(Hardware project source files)
==================================================
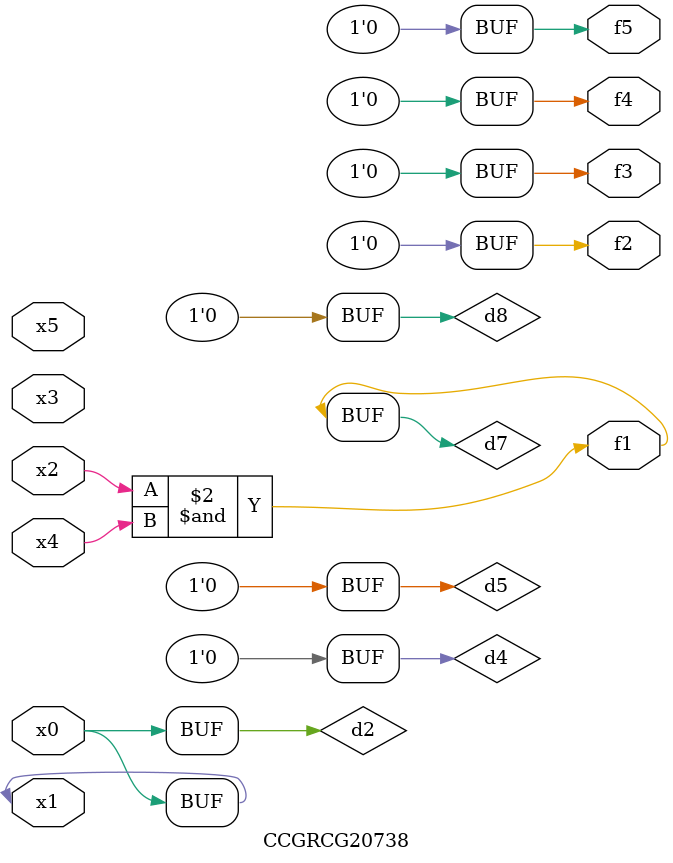
<source format=v>
module CCGRCG20738(
	input x0, x1, x2, x3, x4, x5,
	output f1, f2, f3, f4, f5
);

	wire d1, d2, d3, d4, d5, d6, d7, d8, d9;

	nand (d1, x1);
	buf (d2, x0, x1);
	nand (d3, x2, x4);
	and (d4, d1, d2);
	and (d5, d1, d2);
	nand (d6, d1, d3);
	not (d7, d3);
	xor (d8, d5);
	nor (d9, d5, d6);
	assign f1 = d7;
	assign f2 = d8;
	assign f3 = d8;
	assign f4 = d8;
	assign f5 = d8;
endmodule

</source>
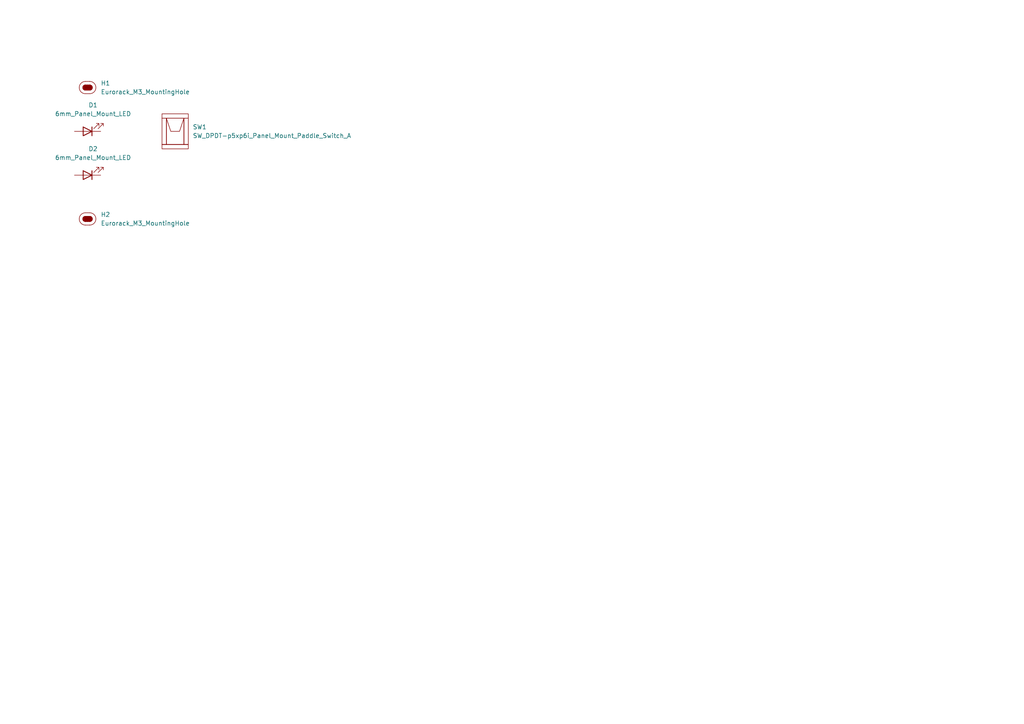
<source format=kicad_sch>
(kicad_sch
	(version 20250114)
	(generator "eeschema")
	(generator_version "9.0")
	(uuid "e71530dc-9308-40dd-98e4-597d41890a0e")
	(paper "A4")
	
	(symbol
		(lib_id "EXC:SW_DPDT-p5xp6i_Panel_Mount_Paddle_Switch_A")
		(at 50.8 38.1 0)
		(unit 1)
		(exclude_from_sim no)
		(in_bom yes)
		(on_board yes)
		(dnp no)
		(fields_autoplaced yes)
		(uuid "2db04c06-1e40-43a0-a75b-1ce842e5be53")
		(property "Reference" "SW1"
			(at 55.88 36.8299 0)
			(effects
				(font
					(size 1.27 1.27)
				)
				(justify left)
			)
		)
		(property "Value" "SW_DPDT-p5xp6i_Panel_Mount_Paddle_Switch_A"
			(at 55.88 39.3699 0)
			(effects
				(font
					(size 1.27 1.27)
				)
				(justify left)
			)
		)
		(property "Footprint" "EXC:SW_DPDT_p5xp6i_Panel_Mount_Paddle_Switch_A"
			(at 40.64 47.244 0)
			(effects
				(font
					(size 0.508 0.508)
				)
				(justify left)
				(hide yes)
			)
		)
		(property "Datasheet" "https://ae01.alicdn.com/kf/H1970d0d9a30c4d039488acb0367c7727Z.jpg"
			(at 40.64 49.276 0)
			(effects
				(font
					(size 0.508 0.508)
				)
				(justify left)
				(hide yes)
			)
		)
		(property "Description" "Dual Pole Dual-Throw (DPDT) 0.5\"x0.6\" panel-mount paddle switch"
			(at 40.64 45.974 0)
			(effects
				(font
					(size 0.508 0.508)
				)
				(justify left)
				(hide yes)
			)
		)
		(property "Source" "https://www.aliexpress.com/item/4000545485594.html"
			(at 40.64 48.26 0)
			(effects
				(font
					(size 0.508 0.508)
				)
				(justify left)
				(hide yes)
			)
		)
		(instances
			(project ""
				(path "/e71530dc-9308-40dd-98e4-597d41890a0e"
					(reference "SW1")
					(unit 1)
				)
			)
		)
	)
	(symbol
		(lib_id "EXC:6mm_Panel_Mount_LED")
		(at 25.4 50.8 0)
		(unit 1)
		(exclude_from_sim no)
		(in_bom yes)
		(on_board yes)
		(dnp no)
		(fields_autoplaced yes)
		(uuid "7a078724-c3f7-4cf4-8e77-ea16e5ac90e7")
		(property "Reference" "D2"
			(at 26.9875 43.18 0)
			(effects
				(font
					(size 1.27 1.27)
				)
			)
		)
		(property "Value" "6mm_Panel_Mount_LED"
			(at 26.9875 45.72 0)
			(effects
				(font
					(size 1.27 1.27)
				)
			)
		)
		(property "Footprint" "EXC:6mm_Panel_Mount_LED"
			(at 25.4 52.832 0)
			(effects
				(font
					(size 1.27 1.27)
				)
				(hide yes)
			)
		)
		(property "Datasheet" "~"
			(at 25.4 50.8 0)
			(effects
				(font
					(size 1.27 1.27)
				)
				(hide yes)
			)
		)
		(property "Description" "Light emitting diode"
			(at 25.4 56.134 0)
			(effects
				(font
					(size 1.27 1.27)
				)
				(hide yes)
			)
		)
		(pin "2"
			(uuid "73c22092-127b-4177-b02d-3640d13bbd39")
		)
		(pin "1"
			(uuid "cb421486-3d47-40cb-8098-12bc5c55098d")
		)
		(instances
			(project "PaddleSwitch_1U6HP1x1Bv2"
				(path "/e71530dc-9308-40dd-98e4-597d41890a0e"
					(reference "D2")
					(unit 1)
				)
			)
		)
	)
	(symbol
		(lib_id "EXC:6mm_Panel_Mount_LED")
		(at 25.4 38.1 0)
		(unit 1)
		(exclude_from_sim no)
		(in_bom yes)
		(on_board yes)
		(dnp no)
		(fields_autoplaced yes)
		(uuid "96ac424c-314a-465c-8fa8-894f7fc167cd")
		(property "Reference" "D1"
			(at 26.9875 30.48 0)
			(effects
				(font
					(size 1.27 1.27)
				)
			)
		)
		(property "Value" "6mm_Panel_Mount_LED"
			(at 26.9875 33.02 0)
			(effects
				(font
					(size 1.27 1.27)
				)
			)
		)
		(property "Footprint" "EXC:6mm_Panel_Mount_LED"
			(at 25.4 40.132 0)
			(effects
				(font
					(size 1.27 1.27)
				)
				(hide yes)
			)
		)
		(property "Datasheet" "~"
			(at 25.4 38.1 0)
			(effects
				(font
					(size 1.27 1.27)
				)
				(hide yes)
			)
		)
		(property "Description" "Light emitting diode"
			(at 25.4 43.434 0)
			(effects
				(font
					(size 1.27 1.27)
				)
				(hide yes)
			)
		)
		(pin "2"
			(uuid "7d13eff4-9572-40cf-a3d8-511f029a7827")
		)
		(pin "1"
			(uuid "2c722e27-dcec-4828-979f-49d4639db2d9")
		)
		(instances
			(project ""
				(path "/e71530dc-9308-40dd-98e4-597d41890a0e"
					(reference "D1")
					(unit 1)
				)
			)
		)
	)
	(symbol
		(lib_id "EXC:Eurorack_M3_MountingHole")
		(at 25.4 25.4 0)
		(unit 1)
		(exclude_from_sim no)
		(in_bom yes)
		(on_board yes)
		(dnp no)
		(fields_autoplaced yes)
		(uuid "eccf0934-8d05-4f26-bb6e-245899b560c9")
		(property "Reference" "H1"
			(at 29.21 24.1299 0)
			(effects
				(font
					(size 1.27 1.27)
				)
				(justify left)
			)
		)
		(property "Value" "Eurorack_M3_MountingHole"
			(at 29.21 26.6699 0)
			(effects
				(font
					(size 1.27 1.27)
				)
				(justify left)
			)
		)
		(property "Footprint" "EXC:MountingHole_3.2mm_M3"
			(at 25.4 30.988 0)
			(effects
				(font
					(size 1.27 1.27)
				)
				(hide yes)
			)
		)
		(property "Datasheet" "~"
			(at 25.4 25.4 0)
			(effects
				(font
					(size 1.27 1.27)
				)
				(hide yes)
			)
		)
		(property "Description" "Mounting Hole without connection"
			(at 25.4 28.702 0)
			(effects
				(font
					(size 1.27 1.27)
				)
				(hide yes)
			)
		)
		(instances
			(project ""
				(path "/e71530dc-9308-40dd-98e4-597d41890a0e"
					(reference "H1")
					(unit 1)
				)
			)
		)
	)
	(symbol
		(lib_id "EXC:Eurorack_M3_MountingHole")
		(at 25.4 63.5 0)
		(unit 1)
		(exclude_from_sim no)
		(in_bom yes)
		(on_board yes)
		(dnp no)
		(fields_autoplaced yes)
		(uuid "fcb53bd5-f06b-4c05-97f6-cf1789851032")
		(property "Reference" "H2"
			(at 29.21 62.2299 0)
			(effects
				(font
					(size 1.27 1.27)
				)
				(justify left)
			)
		)
		(property "Value" "Eurorack_M3_MountingHole"
			(at 29.21 64.7699 0)
			(effects
				(font
					(size 1.27 1.27)
				)
				(justify left)
			)
		)
		(property "Footprint" "EXC:MountingHole_3.2mm_M3"
			(at 25.4 69.088 0)
			(effects
				(font
					(size 1.27 1.27)
				)
				(hide yes)
			)
		)
		(property "Datasheet" "~"
			(at 25.4 63.5 0)
			(effects
				(font
					(size 1.27 1.27)
				)
				(hide yes)
			)
		)
		(property "Description" "Mounting Hole without connection"
			(at 25.4 66.802 0)
			(effects
				(font
					(size 1.27 1.27)
				)
				(hide yes)
			)
		)
		(instances
			(project "PaddleSwitch_1U6HP1x1Bv2"
				(path "/e71530dc-9308-40dd-98e4-597d41890a0e"
					(reference "H2")
					(unit 1)
				)
			)
		)
	)
	(sheet_instances
		(path "/"
			(page "1")
		)
	)
	(embedded_fonts no)
)

</source>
==================================================
Write out the lines of the entries above exactly, beginning with the first and ending with the line that contains "not (d7, d3);". No picture goes in.

<source format=v>
module CCGRCG20738(
	input x0, x1, x2, x3, x4, x5,
	output f1, f2, f3, f4, f5
);

	wire d1, d2, d3, d4, d5, d6, d7, d8, d9;

	nand (d1, x1);
	buf (d2, x0, x1);
	nand (d3, x2, x4);
	and (d4, d1, d2);
	and (d5, d1, d2);
	nand (d6, d1, d3);
	not (d7, d3);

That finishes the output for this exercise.